Отец сперва не понял.
— Как?! Почему без меня? Что за чепуху плетешь?
Ч. отвел глаза и произнес, еще больше запинаясь:
— Я вчера слышал ихний треп: если напоремся на немцев, то пропадем из-за Гальперина. Скажут: еврея спасаете. Так что пора от него избавляться. Иначе — крышка.
— Кто такие поганые речи ведет? — спросил отец. — Я его сейчас пристрелю. Я никого не испугаюсь — ни особистов, ни немцев.
— Не ерепенься, Маркуша. За тобой наблюдают, и ты на мушке. Хочешь, я с тобой? Глупости только не делай! Убьют!
Ужасный век! Ужасные сердца! Отец, ни слова более не отвечая, повернулся и открыто, не таясь, отправился собственным маршрутом. Мрак поглотил его. Никто его не остановил, не окликнул.
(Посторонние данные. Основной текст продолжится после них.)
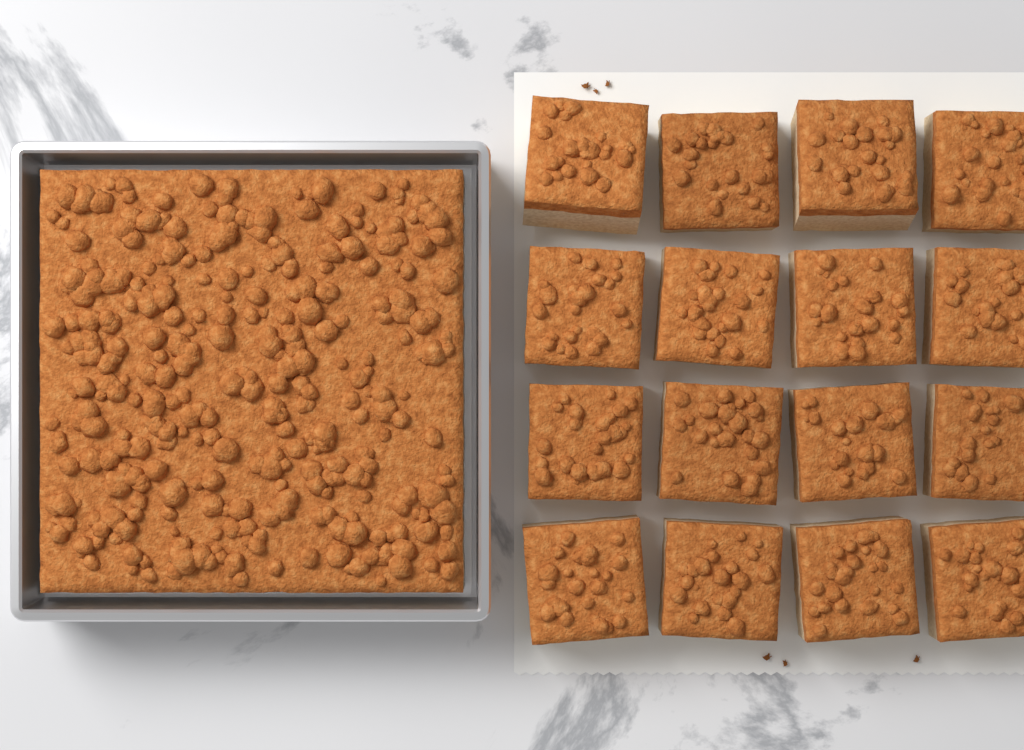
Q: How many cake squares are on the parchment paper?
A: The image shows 16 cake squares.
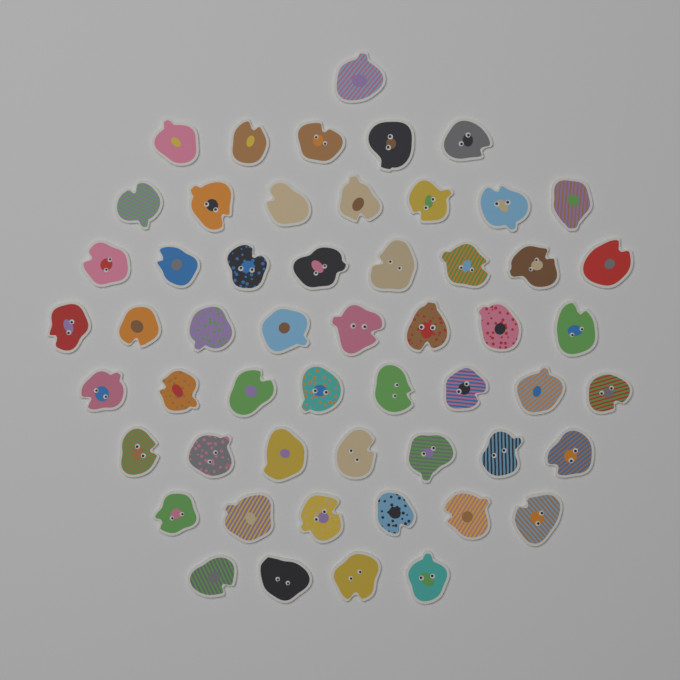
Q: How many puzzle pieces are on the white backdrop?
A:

— А Ч. куда делся? — спросил я отца. — Что с Ч. — он твой друг и сейчас?
— Догнал. Вместе и ускользнули.
Значит, не такой ужасный век и не все сердца ужасны?!
Начфин — в противоположность отцу — не мог просто так сняться и исчезнуть. На нем висела полковая касса. Ее он тащил с бойцом на тележке, и он решил следовать за бывшими товарищами, но держаться в отдалении. Так и двигались с бесполезным грузом. Время от времени начфина менял оставшийся верным запечатанным мешкам, ему и Сталину пожилой боец, родом из-под Полтавы.
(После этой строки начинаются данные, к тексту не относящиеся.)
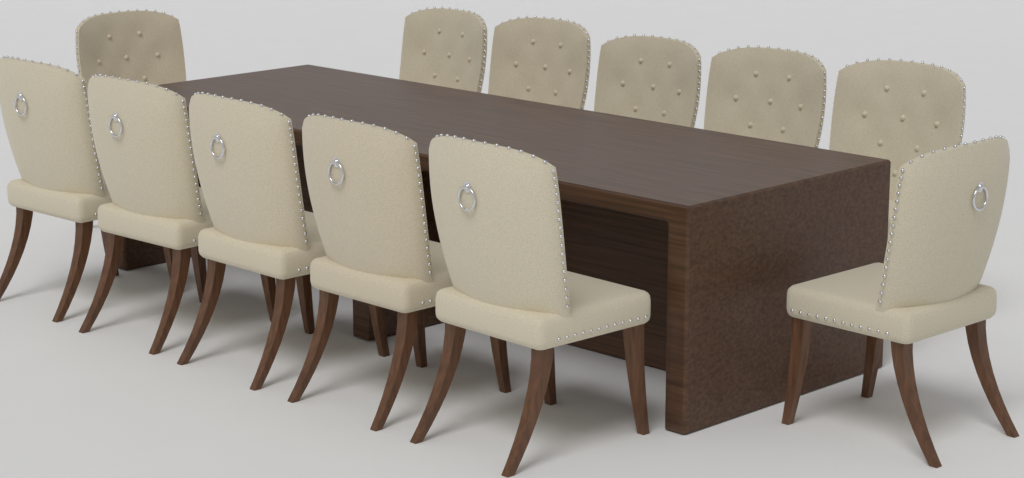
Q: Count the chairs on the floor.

На третью ночь начфин все же отважился приблизиться к костру — голод вынудил. Поесть дали, налили кипяток в консервную банку. Под утро разбудил подосланный доброжелатель:
— Ты все-таки уходи от нас. Так постановили. Не испытывай судьбу. А деньги — брось. Они теперь никому не нужны. Разве не видишь, что делается вокруг?
Начфин ничего вокруг, кроме леса и подлецов, не видел, тележку с кассой, убоявшись расстрела, не оставил, а совету последовал и вскоре, к счастью, наткнулся на оперативный отряд НКВД, который собирал выползающих из окружения и потерявших свои соединения. Позже на этот же отряд НКВД наткнулись и бойцы, прогнавшие начфина.